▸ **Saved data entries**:
————————
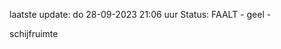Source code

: laatste update: 
do 28-09-2023 21:06   uur 
Status: FAALT - geel - 
<div class="service Y">schijfruimte</div>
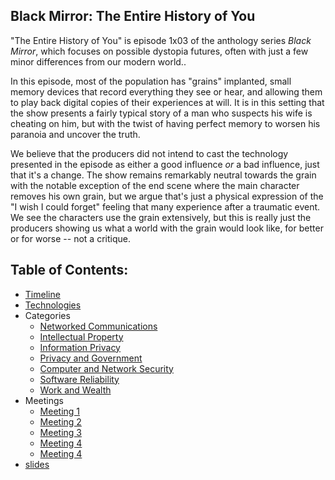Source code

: ## Black Mirror: The Entire History of You

"The Entire History of You" is episode 1x03 of the anthology series *Black Mirror*, which focuses on possible
dystopia futures, often with just a few minor differences from our modern world..

In this episode, most of the population has "grains" implanted, small memory devices that record everything
they see or hear, and allowing them to play back digital copies of their experiences at will. It is in this
setting that the show presents a fairly typical story of a man who suspects his wife is cheating on him, but
with the twist of having perfect memory to worsen his paranoia and uncover the truth.

We believe that the producers did not intend to cast the technology presented in the episode as either a good
influence *or* a bad influence, just that it's a change. The show remains remarkably neutral towards the grain
with the notable exception of the end scene where the main character removes his own grain, but we
argue that's just a physical expression of the "I wish I could forget" feeling that many experience
after a traumatic event. We see the characters use the grain extensively, but this is really just the
producers showing us what a world with the grain would look like, for better or for worse -- not a
critique.

## Table of Contents: 

- [Timeline](./Timeline.md)
- [Technologies](./Technologies.md)
- Categories
	- [Networked Communications](./Networked.md)
	- [Intellectual Property](./Property.md)
	- [Information Privacy](./Privacy.md)
	- [Privacy and Government](./Surveillance.md)
	- [Computer and Network Security](./Security.md)
	- [Software Reliability](./Reliability.md)
	- [Work and Wealth](./WorkAndWealth.md)
- Meetings
	- [Meeting 1](./Meetings/meeting_1.md)
	- [Meeting 2](./Meetings/meeting_2.md)
	- [Meeting 3](./Meetings/meeting_3.md)
	- [Meeting 4](./Meetings/meeting_4.md)
	- [Meeting 4](./Meetings/meeting_5.md)
- [slides](https://docs.google.com/presentation/d/1qIrAfZKnvJqmnIHvqBwNRuUOgYIkvlwRwY0s8Nc-_DA/edit?usp=sharing)

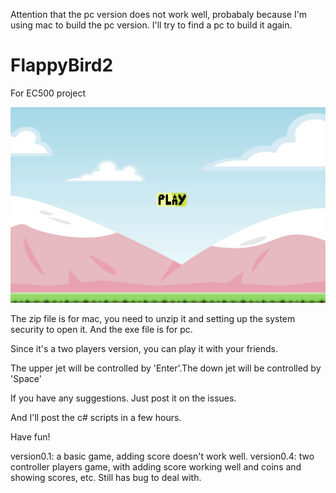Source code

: Attention that the pc version does not work well, probabaly because I'm using mac to build the pc version. I'll try to find a pc to build it again.

# FlappyBird2
For EC500 project

![](https://github.com/YUJIA8/FlappyBird2/blob/master/startmenu.png)

The zip file is for mac, you need to unzip it and setting up the system security to open it. And the exe file is for pc.

Since it's a two players version, you can play it with your friends.

The upper jet will be controlled by 'Enter'.The down jet will be controlled by 'Space'

If you have any suggestions. Just post it on the issues.

And I'll post the c# scripts in a few hours.

Have fun!


version0.1: a basic game, adding score doesn't work well.
version0.4: two controller players game, with adding score working well and coins and showing scores, etc. Still has bug to deal with.
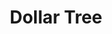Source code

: ---
title: "Dollar Tree"
url: /springfield/dollar-tree-south-macarthur-boulevard/
shop: Kramladen
---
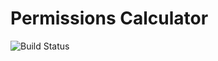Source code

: # Permissions Calculator

![Build Status](https://github.com/Ruben9922/permissions-calculator/actions/workflows/build-deploy.yml/badge.svg)
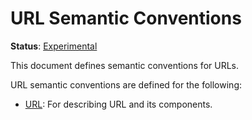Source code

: <!--- Hugo front matter used to generate the website version of this page:
linkTitle: URL
path_base_for_github_subdir:
  from: content/en/docs/specs/semconv/url/_index.md
  to: url/README.md
--->

# URL Semantic Conventions

**Status**: [Experimental][DocumentStatus]

This document defines semantic conventions for URLs.

URL semantic conventions are defined for the following:

* [URL](url.md): For describing URL and its components.

[DocumentStatus]: https://github.com/open-telemetry/opentelemetry-specification/tree/v1.22.0/specification/document-status.md
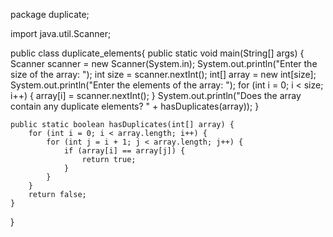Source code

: package duplicate;

import java.util.Scanner;

public class duplicate_elements{
    public static void main(String[] args) {
        Scanner scanner = new Scanner(System.in);
        System.out.println("Enter the size of the array: ");
        int size = scanner.nextInt();
        int[] array = new int[size];
        System.out.println("Enter the elements of the array: ");
        for (int i = 0; i < size; i++) {
            array[i] = scanner.nextInt();
        }
        System.out.println("Does the array contain any duplicate elements? " + hasDuplicates(array));
    }

    public static boolean hasDuplicates(int[] array) {
        for (int i = 0; i < array.length; i++) {
            for (int j = i + 1; j < array.length; j++) {
                if (array[i] == array[j]) {
                    return true;
                }
            }
        }
        return false;
    }
}
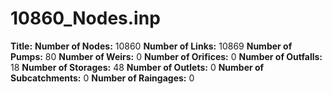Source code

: # 10860_Nodes.inp
**Title:** 
**Number of Nodes:** 10860
**Number of Links:** 10869
**Number of Pumps:** 80
**Number of Weirs:** 0
**Number of Orifices:** 0
**Number of Outfalls:** 18
**Number of Storages:** 48
**Number of Outlets:** 0
**Number of Subcatchments:** 0
**Number of Raingages:** 0
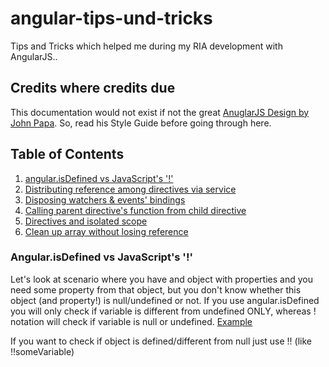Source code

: # angular-tips-und-tricks
Tips and Tricks which helped me during my RIA development with AngularJS..
## Credits where credits due
This documentation would not exist if not the great [AnuglarJS Design by John Papa](https://github.com/johnpapa/angular-styleguide). So, read his Style Guide before going through here.

## Table of Contents

1. [angular.isDefined vs JavaScript's '!'](#angularisdefined-vs-javascripts-)
1. [Distributing reference among directives via service](#distributing-reference-among-directives-via-service)
1. [Disposing watchers & events' bindings](#disposing-watchers-&-events'-bindings)
1. [Calling parent directive's function from child directive](#calling-parent-directive's-function-from-child-directive)
1. [Directives and isolated scope](#directives-and-isolated-scope)
1. [Clean up array without losing reference](#clean-up-array-without-losing-reference)

### Angular.isDefined vs JavaScript's '!'

Let's look at scenario where you have and object with properties and you need some property from that object, but you don't know whether this object (and property!) is null/undefined or not.
If you use angular.isDefined you will only check if variable is different from undefined ONLY, whereas ! notation will check if variable is null or undefined.
[Example]()

If you want to check if object is defined/different from null just use !! (like !!someVariable)


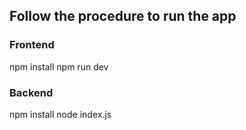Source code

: ## Follow the procedure to run the app

### Frontend
npm install
npm run dev

### Backend
npm install
node index.js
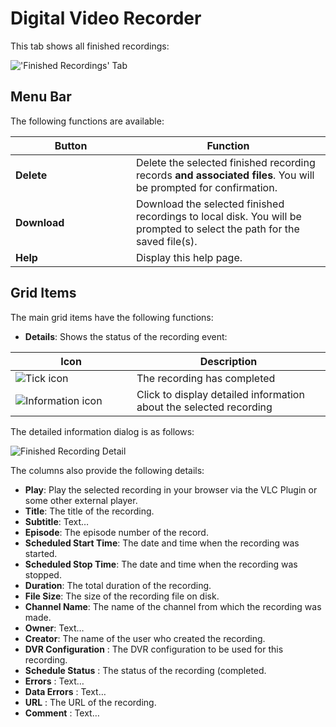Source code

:# Digital Video Recorder

This tab shows all finished recordings:

!['Finished Recordings' Tab](https://tvheadend.readthedocs.io/en/latest/webui/docresources/finishedrecordings1.png)

## **Menu Bar**

The following functions are available:

<table><thead><tr><th width="177">Button</th><th>Function</th></tr></thead><tbody><tr><td><strong>Delete</strong></td><td>Delete the selected finished recording records <strong>and associated files</strong>. You will be prompted for confirmation.</td></tr><tr><td><strong>Download</strong></td><td>Download the selected finished recordings to local disk. You will be prompted to select the path for the saved file(s).</td></tr><tr><td><strong>Help</strong></td><td>Display this help page.</td></tr></tbody></table>

## **Grid Items**

The main grid items have the following functions:

* **Details**: Shows the status of the recording event:

<table><thead><tr><th width="178">Icon</th><th>Description</th></tr></thead><tbody><tr><td><img src="https://tvheadend.readthedocs.io/en/latest/webui/icons/tick.png" alt="Tick icon"></td><td>The recording has completed</td></tr><tr><td><img src="https://tvheadend.readthedocs.io/en/latest/webui/icons/information.png" alt="Information icon"></td><td>Click to display detailed information about the selected recording</td></tr></tbody></table>

The detailed information dialog is as follows:

![Finished Recording Detail](https://tvheadend.readthedocs.io/en/latest/webui/docresources/finishedrecordings2.png)

The columns also provide the following details:

* **Play**: Play the selected recording in your browser via the VLC Plugin or some other external player.
* **Title**: The title of the recording.
* **Subtitle**: Text…
* **Episode**: The episode number of the record.
* **Scheduled Start Time**: The date and time when the recording was started.
* **Scheduled Stop Time**: The date and time when the recording was stopped.
* **Duration**: The total duration of the recording.
* **File Size**: The size of the recording file on disk.
* **Channel Name**: The name of the channel from which the recording was made.
* **Owner**: Text…
* **Creator**: The name of the user who created the recording.
* **DVR Configuration** : The DVR configuration to be used for this recording.
* **Schedule Status** : The status of the recording (completed.
* **Errors** : Text…
* **Data Errors** : Text…
* **URL** : The URL of the recording.
* **Comment** : Text…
————————
▸ **Work required**: Go through the entries above and say how many lines include the word "adding". Give the number only.

▸ **Output of the task**: 2